## Instructions to follow
Please copy out the lines below word for word, starting at the line with "genus: Lycalopex" and continuing through the last line.
--- BEGIN ---
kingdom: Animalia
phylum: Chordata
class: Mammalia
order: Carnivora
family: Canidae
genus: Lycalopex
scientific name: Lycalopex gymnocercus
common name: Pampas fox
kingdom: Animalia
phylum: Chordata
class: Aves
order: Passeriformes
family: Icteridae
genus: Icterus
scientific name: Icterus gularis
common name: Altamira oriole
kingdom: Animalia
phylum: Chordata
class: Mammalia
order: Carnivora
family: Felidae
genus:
--- END ---
## Output for this task
genus: Lycalopex
scientific name: Lycalopex gymnocercus
common name: Pampas fox
kingdom: Animalia
phylum: Chordata
class: Aves
order: Passeriformes
family: Icteridae
genus: Icterus
scientific name: Icterus gularis
common name: Altamira oriole
kingdom: Animalia
phylum: Chordata
class: Mammalia
order: Carnivora
family: Felidae
genus:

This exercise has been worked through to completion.